Mickey Down and Konrad Kay, creators and writers of Industry, are in a rare position both perilous and blessed. Their show, about young Londoners working at the brutal end of the financial sector, is a sleeper hit. More and more people have learned to speak its singular language and now, with the arrival of season three, Industry has the floor. The spotlight burns.
Happily, its comeback episodes suggest this is the moment Down and Kay have been planning for all along. Industry returns with the pedal pressed down, with all the things that make it great intensified and sharpened. Goggling at it is more of a rush than ever.
The main characters now live together in a beautifully chic townhouse that they can never enjoy because everyone’s always in the middle of a work crisis – it’s like This Life without the cosy domesticity. Top of the stress league table is Yas (Marisa Abela), the heiress whose investment banking career cannot escape the shadow of her crooked plutocrat father. When she arrives for a crucial day on the trading floor at Pierpoint, her annoying colleague’s screen is showing a story about Yas’s family, via the MailOnline’s sidebar of shame.
Today is big because tomorrow is the IPO of Lumi, a green energy startup from the unique brain of the terrifically named Henry Muck (Kit Harington) – his surname being a signifier of the sort of privilege that gives people the confidence to play around with billions of pounds, and one letter different from the ultimate real-life example of the kind of pseudo-visionary modern high finance inexplicably reveres.
“I find I sleep deeper under my desk,” says Muck during an interview with an unimpressed Amol Rajan (playing himself), in which Muck tries to come across as a chilled-out entertainer. “That was me being humorous. We can cut that, it didn’t really land.”
A rich man’s futile quest to be funny and likable is one of a thousand contemporary observations Industry gets just right, but for the Pierpoint young ‘uns, convincing the market that Lumi is not a basket case is a serious business. Eric (Ken Leung), the boss of Yas and sensitive working-class conscience of the show Rob (Harry Lawtey), has his new senior management role to protect, a diktat from above to slim down his team by firing somebody, and a dodgy share price to inflate.

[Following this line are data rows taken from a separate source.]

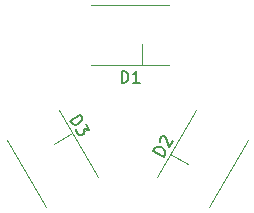
<source format=gbr>
G04 #@! TF.GenerationSoftware,KiCad,Pcbnew,(5.1.2)-2*
G04 #@! TF.CreationDate,2019-12-06T21:05:31-06:00*
G04 #@! TF.ProjectId,RGBSL,52474253-4c2e-46b6-9963-61645f706362,rev?*
G04 #@! TF.SameCoordinates,Original*
G04 #@! TF.FileFunction,Legend,Top*
G04 #@! TF.FilePolarity,Positive*
%FSLAX46Y46*%
G04 Gerber Fmt 4.6, Leading zero omitted, Abs format (unit mm)*
G04 Created by KiCad (PCBNEW (5.1.2)-2) date 2019-12-06 21:05:31*
%MOMM*%
%LPD*%
G04 APERTURE LIST*
%ADD10C,0.120000*%
%ADD11C,0.150000*%
G04 APERTURE END LIST*
D10*
X141137705Y-55254118D02*
X139597911Y-56143118D01*
X143296705Y-58993616D02*
X139994705Y-53274384D01*
X138897295Y-61533616D02*
X135595295Y-55814384D01*
X149438295Y-57013882D02*
X150978089Y-57902882D01*
X151597295Y-53274384D02*
X148295295Y-58993616D01*
X155996705Y-55814384D02*
X152694705Y-61533616D01*
X147066000Y-49530000D02*
X147066000Y-47752000D01*
X142748000Y-49530000D02*
X149352000Y-49530000D01*
X142748000Y-44450000D02*
X149352000Y-44450000D01*
D11*
X140971178Y-54196981D02*
X141837204Y-53696981D01*
X141956252Y-53903177D01*
X141986441Y-54050705D01*
X141951581Y-54180802D01*
X141892912Y-54269661D01*
X141751764Y-54406138D01*
X141628047Y-54477567D01*
X141439280Y-54531565D01*
X141332992Y-54537945D01*
X141202894Y-54503086D01*
X141090226Y-54403177D01*
X140971178Y-54196981D01*
X142289585Y-54480528D02*
X142599109Y-55016639D01*
X142102528Y-54918440D01*
X142173956Y-55042157D01*
X142180336Y-55148446D01*
X142162906Y-55213494D01*
X142104237Y-55302353D01*
X141898040Y-55421400D01*
X141791752Y-55427780D01*
X141726704Y-55410350D01*
X141637845Y-55351681D01*
X141494988Y-55104245D01*
X141488608Y-54997957D01*
X141506038Y-54932908D01*
X148866725Y-57253399D02*
X148000700Y-56753399D01*
X148119747Y-56547203D01*
X148232415Y-56447294D01*
X148362513Y-56412435D01*
X148468801Y-56418814D01*
X148657568Y-56472813D01*
X148781286Y-56544242D01*
X148922434Y-56680719D01*
X148981103Y-56769578D01*
X149015962Y-56899675D01*
X148985773Y-57047203D01*
X148866725Y-57253399D01*
X148559369Y-55976232D02*
X148541939Y-55911183D01*
X148548319Y-55804895D01*
X148667367Y-55598699D01*
X148756225Y-55540030D01*
X148821274Y-55522600D01*
X148927562Y-55528980D01*
X149010040Y-55576599D01*
X149109949Y-55689266D01*
X149319106Y-56469852D01*
X149628630Y-55933741D01*
X145311904Y-50998380D02*
X145311904Y-49998380D01*
X145550000Y-49998380D01*
X145692857Y-50046000D01*
X145788095Y-50141238D01*
X145835714Y-50236476D01*
X145883333Y-50426952D01*
X145883333Y-50569809D01*
X145835714Y-50760285D01*
X145788095Y-50855523D01*
X145692857Y-50950761D01*
X145550000Y-50998380D01*
X145311904Y-50998380D01*
X146835714Y-50998380D02*
X146264285Y-50998380D01*
X146550000Y-50998380D02*
X146550000Y-49998380D01*
X146454761Y-50141238D01*
X146359523Y-50236476D01*
X146264285Y-50284095D01*
M02*

</source>
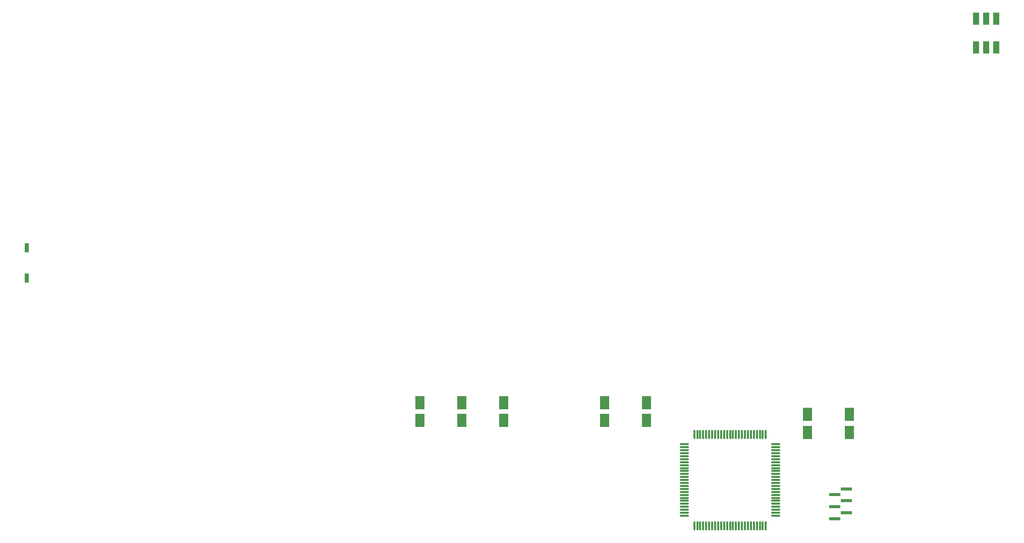
<source format=gbr>
%TF.GenerationSoftware,KiCad,Pcbnew,9.0.4*%
%TF.CreationDate,2025-12-18T16:12:58-05:00*%
%TF.ProjectId,ECET230 Smart Plant Monitor,45434554-3233-4302-9053-6d6172742050,rev?*%
%TF.SameCoordinates,Original*%
%TF.FileFunction,Paste,Top*%
%TF.FilePolarity,Positive*%
%FSLAX46Y46*%
G04 Gerber Fmt 4.6, Leading zero omitted, Abs format (unit mm)*
G04 Created by KiCad (PCBNEW 9.0.4) date 2025-12-18 16:12:58*
%MOMM*%
%LPD*%
G01*
G04 APERTURE LIST*
G04 Aperture macros list*
%AMRoundRect*
0 Rectangle with rounded corners*
0 $1 Rounding radius*
0 $2 $3 $4 $5 $6 $7 $8 $9 X,Y pos of 4 corners*
0 Add a 4 corners polygon primitive as box body*
4,1,4,$2,$3,$4,$5,$6,$7,$8,$9,$2,$3,0*
0 Add four circle primitives for the rounded corners*
1,1,$1+$1,$2,$3*
1,1,$1+$1,$4,$5*
1,1,$1+$1,$6,$7*
1,1,$1+$1,$8,$9*
0 Add four rect primitives between the rounded corners*
20,1,$1+$1,$2,$3,$4,$5,0*
20,1,$1+$1,$4,$5,$6,$7,0*
20,1,$1+$1,$6,$7,$8,$9,0*
20,1,$1+$1,$8,$9,$2,$3,0*%
G04 Aperture macros list end*
%ADD10RoundRect,0.190000X0.190000X-0.610000X0.190000X0.610000X-0.190000X0.610000X-0.190000X-0.610000X0*%
%ADD11R,1.600000X2.200000*%
%ADD12R,1.100000X2.000000*%
%ADD13RoundRect,0.075000X0.662500X0.075000X-0.662500X0.075000X-0.662500X-0.075000X0.662500X-0.075000X0*%
%ADD14RoundRect,0.075000X0.075000X0.662500X-0.075000X0.662500X-0.075000X-0.662500X0.075000X-0.662500X0*%
%ADD15R,1.950000X0.500000*%
G04 APERTURE END LIST*
D10*
%TO.C,SW1*%
X66000000Y-66080000D03*
X66000000Y-61000000D03*
%TD*%
D11*
%TO.C,C2*%
X197000000Y-89000000D03*
X197000000Y-92000000D03*
%TD*%
D12*
%TO.C,D1*%
X228700000Y-22600000D03*
X227000000Y-22600000D03*
X225300000Y-22600000D03*
X225300000Y-27400000D03*
X227000000Y-27400000D03*
X228700000Y-27400000D03*
%TD*%
D11*
%TO.C,C9*%
X163000000Y-90000000D03*
X163000000Y-87000000D03*
%TD*%
D13*
%TO.C,U3*%
X191662500Y-106000000D03*
X191662500Y-105500000D03*
X191662500Y-105000000D03*
X191662500Y-104500000D03*
X191662500Y-104000000D03*
X191662500Y-103500000D03*
X191662500Y-103000000D03*
X191662500Y-102500000D03*
X191662500Y-102000000D03*
X191662500Y-101500000D03*
X191662500Y-101000000D03*
X191662500Y-100500000D03*
X191662500Y-100000000D03*
X191662500Y-99500000D03*
X191662500Y-99000000D03*
X191662500Y-98500000D03*
X191662500Y-98000000D03*
X191662500Y-97500000D03*
X191662500Y-97000000D03*
X191662500Y-96500000D03*
X191662500Y-96000000D03*
X191662500Y-95500000D03*
X191662500Y-95000000D03*
X191662500Y-94500000D03*
X191662500Y-94000000D03*
D14*
X190000000Y-92337500D03*
X189500000Y-92337500D03*
X189000000Y-92337500D03*
X188500000Y-92337500D03*
X188000000Y-92337500D03*
X187500000Y-92337500D03*
X187000000Y-92337500D03*
X186500000Y-92337500D03*
X186000000Y-92337500D03*
X185500000Y-92337500D03*
X185000000Y-92337500D03*
X184500000Y-92337500D03*
X184000000Y-92337500D03*
X183500000Y-92337500D03*
X183000000Y-92337500D03*
X182500000Y-92337500D03*
X182000000Y-92337500D03*
X181500000Y-92337500D03*
X181000000Y-92337500D03*
X180500000Y-92337500D03*
X180000000Y-92337500D03*
X179500000Y-92337500D03*
X179000000Y-92337500D03*
X178500000Y-92337500D03*
X178000000Y-92337500D03*
D13*
X176337500Y-94000000D03*
X176337500Y-94500000D03*
X176337500Y-95000000D03*
X176337500Y-95500000D03*
X176337500Y-96000000D03*
X176337500Y-96500000D03*
X176337500Y-97000000D03*
X176337500Y-97500000D03*
X176337500Y-98000000D03*
X176337500Y-98500000D03*
X176337500Y-99000000D03*
X176337500Y-99500000D03*
X176337500Y-100000000D03*
X176337500Y-100500000D03*
X176337500Y-101000000D03*
X176337500Y-101500000D03*
X176337500Y-102000000D03*
X176337500Y-102500000D03*
X176337500Y-103000000D03*
X176337500Y-103500000D03*
X176337500Y-104000000D03*
X176337500Y-104500000D03*
X176337500Y-105000000D03*
X176337500Y-105500000D03*
X176337500Y-106000000D03*
D14*
X178000000Y-107662500D03*
X178500000Y-107662500D03*
X179000000Y-107662500D03*
X179500000Y-107662500D03*
X180000000Y-107662500D03*
X180500000Y-107662500D03*
X181000000Y-107662500D03*
X181500000Y-107662500D03*
X182000000Y-107662500D03*
X182500000Y-107662500D03*
X183000000Y-107662500D03*
X183500000Y-107662500D03*
X184000000Y-107662500D03*
X184500000Y-107662500D03*
X185000000Y-107662500D03*
X185500000Y-107662500D03*
X186000000Y-107662500D03*
X186500000Y-107662500D03*
X187000000Y-107662500D03*
X187500000Y-107662500D03*
X188000000Y-107662500D03*
X188500000Y-107662500D03*
X189000000Y-107662500D03*
X189500000Y-107662500D03*
X190000000Y-107662500D03*
%TD*%
D15*
%TO.C,J3*%
X201525000Y-106475000D03*
X203475000Y-105475000D03*
X201525000Y-104475000D03*
X203475000Y-103475000D03*
X201525000Y-102475000D03*
X203475000Y-101475000D03*
%TD*%
D11*
%TO.C,C1*%
X204000000Y-89000000D03*
X204000000Y-92000000D03*
%TD*%
%TO.C,C7*%
X139000000Y-90000000D03*
X139000000Y-87000000D03*
%TD*%
%TO.C,C8*%
X146000000Y-90000000D03*
X146000000Y-87000000D03*
%TD*%
%TO.C,C10*%
X170000000Y-90000000D03*
X170000000Y-87000000D03*
%TD*%
%TO.C,C6*%
X132000000Y-90000000D03*
X132000000Y-87000000D03*
%TD*%
M02*

</source>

These are the necessary conditions for bedlam, and Industry does not hold back. Whether it’s a sudden death or an impromptu evening of cocaine-fuelled confessions in the office of a half-dressed lawyer, big events that could have been saved for a season finale are burned through in the first episode, at the end of which everything is on fire.
But none of it feels gratuitous: the show is tapped in to the absurdity of people playing a high-stakes game it is impossible to understand, because someone somewhere with more money than you is always tweaking the rules. That’s what has in the past made Industry temporarily impenetrable to newcomers. It’s all clear now, though, particularly the fact that if you zoom in closely enough, personal relationships and individual weaknesses are what matter. With everyone flailing in a complex web of secrets and hidden alliances, a phone call here or a well-managed argument there can mean professional life or death. Eric’s ultimate choice of who to sack is unpredictable until it becomes inevitable.
Meanwhile, Industry keeps nailing the details as well as the massive narrative beats. The scene where Yas is summoned to a meeting with Muck, to find the supposedly funky green innovator shirtless on the fives court of a Piccadilly gentleman’s club, is blackly hilarious – but by the end of episode two, Yas’s encounters with the toxic men in her life have become powerfully shocking.
Lifting the veil on the caprices of the super-wealthy is one way in which Industry is a post-Succession show; another lighter pleasure the two series share is the writers’ command of cultural flotsam and how people in the digital age interact. We are reacquainted with Harper (Myha’la) at her desk in her new dogsbody job at an ethical investment firm – you’ll need to hit pause to read the text she’s just received (“My Mubi account is about to expire and we still haven’t watched Decision to Leave – thoughts?”), and to see that she’s responding with a photo of herself with her hand down her knickers.
By Industry standards that’s pretty mild, but it’s earned the right to be the wildest drama on TV and it doesn’t pass the opportunity up. “My cortisol levels!” says Anna’s boss as her position on Lumi turns to ash. “I constantly feel like there’s an active shooter in the building.” Industry thrives on that danger.